Bach Giga from D Minor Partita
What are some of the trademarks in this piece that make this a work of Bach and no other composer?
I'm no expert but I think the way Bach writes sequences -- of which there are many in this piece -- is characteristic. Compare them, for example, to Vivaldi.
I'm not sure the use of sequence distinguishes Bach from Vivaldi. In fact, I'd say that Vivaldi uses just as much, if not more, sequence as a standard device in all of his music.
Raymond - does anyone doubt it? I've read the theory that Anna Magdalena Bach may have been responsible for the cello suites, and part of me thinks that's plausible
You mean Anna Magdalena said to her husband: "Hey Bach, you should really write some cello suites"?

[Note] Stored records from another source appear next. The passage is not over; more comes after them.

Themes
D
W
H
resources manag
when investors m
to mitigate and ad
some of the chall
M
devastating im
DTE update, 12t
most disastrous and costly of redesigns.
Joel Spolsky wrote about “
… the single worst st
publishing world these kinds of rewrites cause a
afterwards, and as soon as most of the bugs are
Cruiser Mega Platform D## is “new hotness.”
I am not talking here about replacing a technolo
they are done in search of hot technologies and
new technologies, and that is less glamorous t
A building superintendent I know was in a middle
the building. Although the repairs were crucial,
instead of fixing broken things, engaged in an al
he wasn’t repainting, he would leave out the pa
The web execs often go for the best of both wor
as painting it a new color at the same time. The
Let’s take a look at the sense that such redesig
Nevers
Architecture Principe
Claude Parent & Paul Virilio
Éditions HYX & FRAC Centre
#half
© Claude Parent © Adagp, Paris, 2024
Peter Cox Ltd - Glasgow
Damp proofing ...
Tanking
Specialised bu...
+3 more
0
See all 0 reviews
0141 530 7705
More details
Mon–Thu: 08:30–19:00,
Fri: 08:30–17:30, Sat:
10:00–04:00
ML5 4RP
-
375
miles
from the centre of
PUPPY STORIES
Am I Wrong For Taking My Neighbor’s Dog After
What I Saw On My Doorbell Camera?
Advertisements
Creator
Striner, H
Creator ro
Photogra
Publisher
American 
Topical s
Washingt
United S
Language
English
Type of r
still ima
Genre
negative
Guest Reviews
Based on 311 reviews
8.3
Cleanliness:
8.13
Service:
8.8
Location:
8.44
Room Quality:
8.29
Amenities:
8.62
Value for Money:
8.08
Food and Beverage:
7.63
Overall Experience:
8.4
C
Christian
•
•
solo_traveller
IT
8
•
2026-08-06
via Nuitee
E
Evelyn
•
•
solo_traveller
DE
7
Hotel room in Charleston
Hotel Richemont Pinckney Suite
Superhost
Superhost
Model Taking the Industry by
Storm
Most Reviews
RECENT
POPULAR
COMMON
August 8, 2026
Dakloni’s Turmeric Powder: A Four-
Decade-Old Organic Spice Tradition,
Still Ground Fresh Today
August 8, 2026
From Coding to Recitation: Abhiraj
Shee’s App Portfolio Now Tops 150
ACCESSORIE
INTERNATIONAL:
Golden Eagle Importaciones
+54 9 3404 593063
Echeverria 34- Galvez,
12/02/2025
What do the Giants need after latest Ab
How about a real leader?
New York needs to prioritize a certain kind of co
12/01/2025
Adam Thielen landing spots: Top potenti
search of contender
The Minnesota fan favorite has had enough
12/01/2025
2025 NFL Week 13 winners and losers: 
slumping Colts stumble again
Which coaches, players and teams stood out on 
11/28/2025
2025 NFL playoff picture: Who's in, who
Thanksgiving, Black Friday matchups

In bars 10 and 11, in beats 5/6 and 11/12, I see groups of three (b flat, c natural, b flat) and (a natural, c natural, a natural). Is this motif characteristic of Bach? Is there a technical term for it?
Are you writing a term paper?
"Are you writing a term paper?"
"Trademarks" or hallmarks?
No more term papers for me but I wish I had taken a music theory course when I was in college. I’ve tried to read some Bach biographies but I get a little lost in the numerous theoretical examples that the authors provide.
All you have to know is I-V-I.
I meant “trademarks” or distinctive characteristics.
The cello suites are stylistically so different from the violin S&P I can't help wondering (when I need a change from "who wrote Shakespeare?"). The opening of suite No. 1 seems frankly banal, particularly when played with excessive reverence; man gazes raptly at the sky over his left shoulder while sawing cello in half, doodle-diddle-diddle-diddle.